Initiation of SGLT2is was associated with significantly reduced risk across multiple CV outcomes including heart failure, mortality, myocardial infarction (MI), and stroke compared with DPP-4 inhibitors. [Lancet Diabetes Endocrinol 2020;8:606-615]

These data, according to the researchers, fill the knowledge gap on the comparative effectiveness of SGLT2is vs DPP-4 inhibitors across a broad range of CV risk — in view of the absence of a head-to-head randomized trial directly comparing the two newer classes of antidiabetic drugs. 

Also, this study extends the CV benefits seen with the use of SGLT2s in previous large-scale placebo-randomized CV outcome trials to real-world clinical practice, the researchers highlighted.

“Despite variable patient characteristics, healthcare settings, practice patterns, and specific SGLT2i drugs used, the directions of associations were consistent across countries and regions and across the subgroups with or without previous CV disease,” they pointed out.

“Clinicians can be confident that prescribing a SGLT2i will, on average, provide more CV benefits than prescribing a DPP-4 inhibitor,” wrote Dr Hertzel Gerstein from McMaster University and Hamilton Health Sciences in Hamilton, Canada, in a linked commentary. [Lancet Diabetes Endocrinol 2020;8:557-558]

CV benefits for REAL

In the large, global, population-based, observational comparative study, more than 386,000 T2D patients (mean age 58 years, 44.1 percent women, 30.1 percent with established CV disease) across 13 countries who initiated either an SGLT2i or a DPP-4 inhibitor were propensity score-matched in a 1:1 ratio.

The SGLT2i cohort had substantially lower risk in the composite of hospitalization for heart failure (HHF) and all-cause mortality (hazard ratio [HR], 0.64; p<0.0001) than the DPP-4 inhibitor cohort.

Similarly, the individual components of HHF (HR, 0.69; p<0.0001) and all-cause mortality (HR, 0.59; p<0.0001) were also substantially reduced in the cohort who initiated SGLT2i vs DPP-4 inhibitor.

While reductions in the risk of MI (HR, 0.88; p=0.020) and stroke (HR, 0.85; p=0.0004) were less, the difference remained significant in favour of the SGLT2i cohort.
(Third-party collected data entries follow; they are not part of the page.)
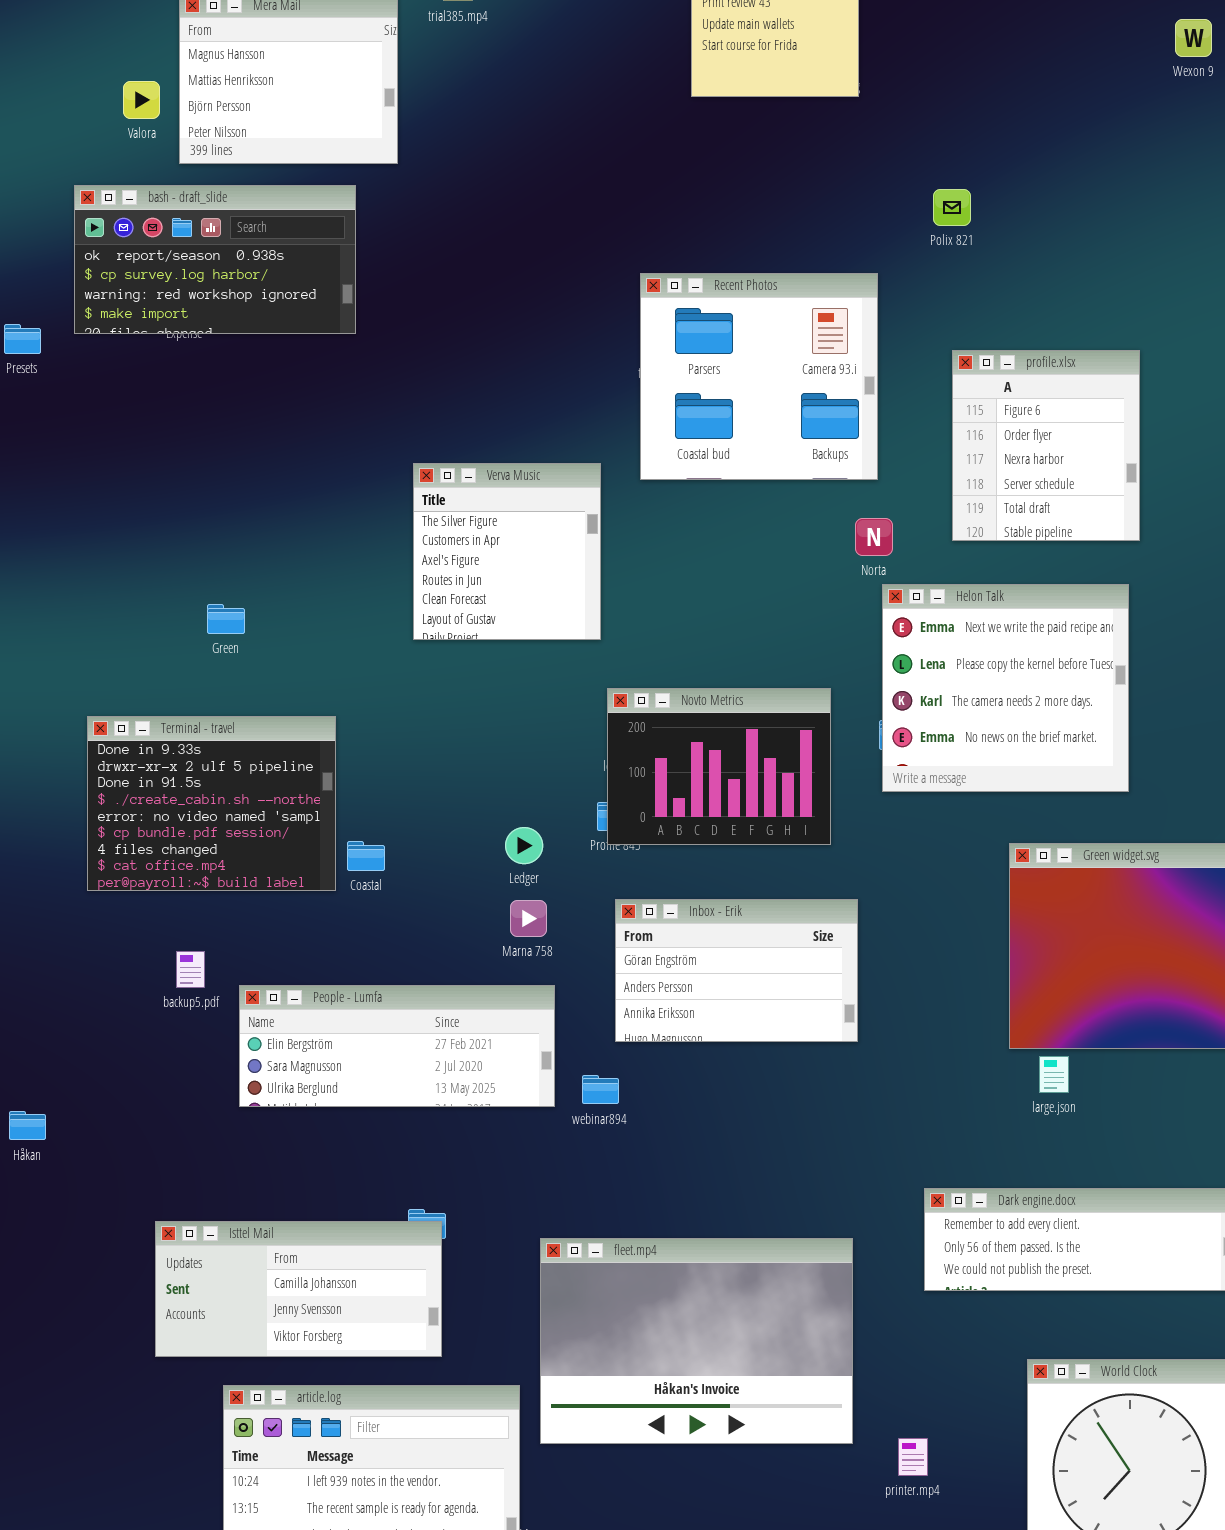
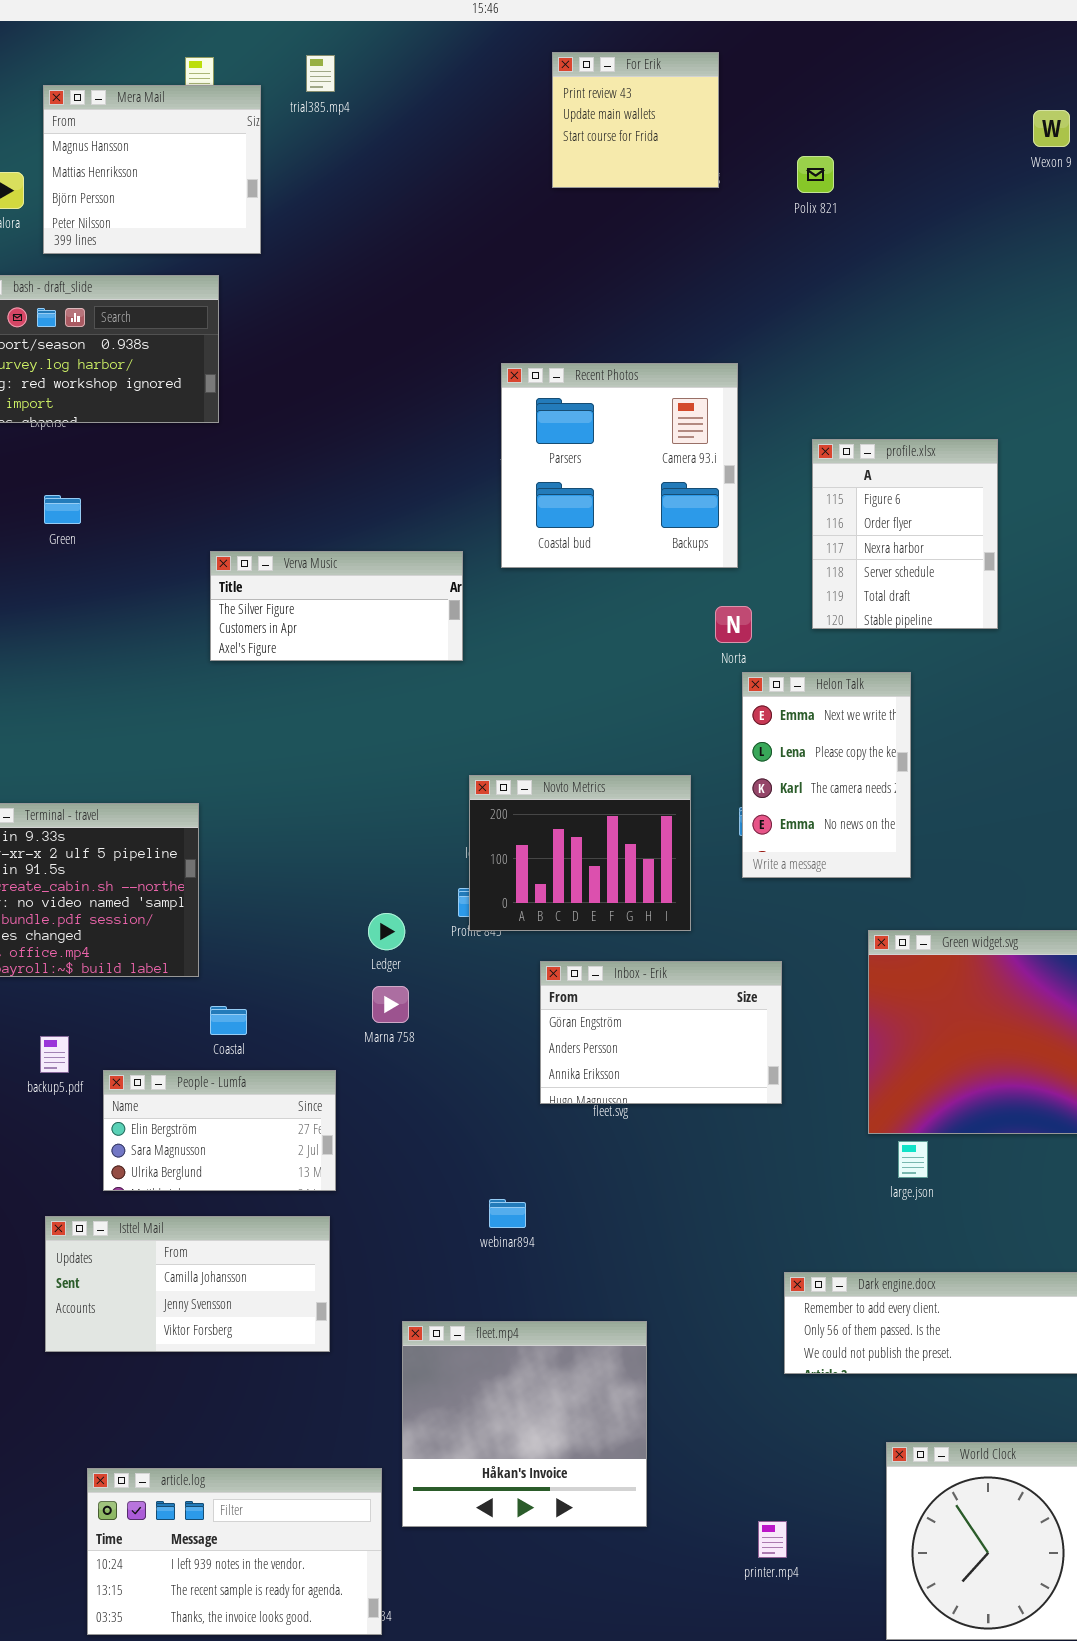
Polix 821: [933,189,971,226] -> [797,156,834,193], moved
Verva Music: [413,463,601,640] -> [210,551,463,661], resized
Helon Talk: [882,584,1129,792] -> [742,672,911,878], resized
Green: [207,604,245,634] -> [44,495,81,524], moved
Coastal: [347,841,385,871] -> [210,1006,247,1035], moved
Inbox - Erik: [615,899,858,1042] -> [540,961,782,1104], moved
People - Lumfa: [239,985,555,1107] -> [103,1070,336,1191], resized
webinar894: [582,1075,619,1104] -> [489,1199,526,1228], moved
Isttel Mail: [155,1221,442,1357] -> [45,1216,330,1352], moved
fleet.mp4: [540,1238,853,1444] -> [402,1321,647,1527], resized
“Our findings are in line with … and complement those of randomized controlled trials [RCTs], which did not include head-to-head comparisons of SGLT2is and DPP-4 inhibitors,” said the researchers.

The SGLT2is in the study included canagliflozin, dapagliflozin, empagliflozin, ipragliflozin, tofogliflozin, and luseogliflozin.

Reassuring data

While both SGLT2is and DPP-4 inhibitors have previously been shown to reduce HbA1c, no CV benefits in terms of major adverse CV events or HHF have been shown in RCTs of DPP-4 inhibitors whereas a consistent decrease in HHF risk was seen in all CV outcome trials of SGLT2is.
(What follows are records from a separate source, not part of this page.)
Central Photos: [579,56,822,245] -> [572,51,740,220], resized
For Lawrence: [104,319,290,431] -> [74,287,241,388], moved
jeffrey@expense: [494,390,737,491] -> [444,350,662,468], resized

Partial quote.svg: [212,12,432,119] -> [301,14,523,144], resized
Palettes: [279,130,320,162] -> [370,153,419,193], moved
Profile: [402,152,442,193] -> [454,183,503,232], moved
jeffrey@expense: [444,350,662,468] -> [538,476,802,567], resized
“The fact that the findings are consistent with these trials reassures clinicians and the people who pay for healthcare that the clinical trials, which were done in a highly selected population, are generalizable to the so-called average patient with T2D,” wrote Gerstein.
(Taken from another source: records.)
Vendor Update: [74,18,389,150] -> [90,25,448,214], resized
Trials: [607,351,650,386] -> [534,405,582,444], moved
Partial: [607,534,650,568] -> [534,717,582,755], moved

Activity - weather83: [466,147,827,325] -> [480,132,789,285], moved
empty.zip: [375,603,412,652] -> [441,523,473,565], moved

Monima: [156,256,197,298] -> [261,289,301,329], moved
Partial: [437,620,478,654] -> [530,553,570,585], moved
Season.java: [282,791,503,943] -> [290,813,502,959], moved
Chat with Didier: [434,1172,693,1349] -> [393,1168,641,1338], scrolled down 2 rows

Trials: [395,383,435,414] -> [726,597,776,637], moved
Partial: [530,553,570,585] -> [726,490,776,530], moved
“SGLT2 inhibitors and DPP-4 inhibitors are widely used in everyday clinical practice, and healthcare practitioners and patients should be aware of the comparative effectiveness of these two drug classes, including with respect to CV outcomes associated with the use of these agents,” the researchers added.

As they noted, SGLT2i initiation was associated with CV benefits even in a subgroup of participants without established CV disease. 

“Our results suggest that the CV benefits of SGLT2is might be applicable to a broader patient population than previously considered,” the researchers suggested.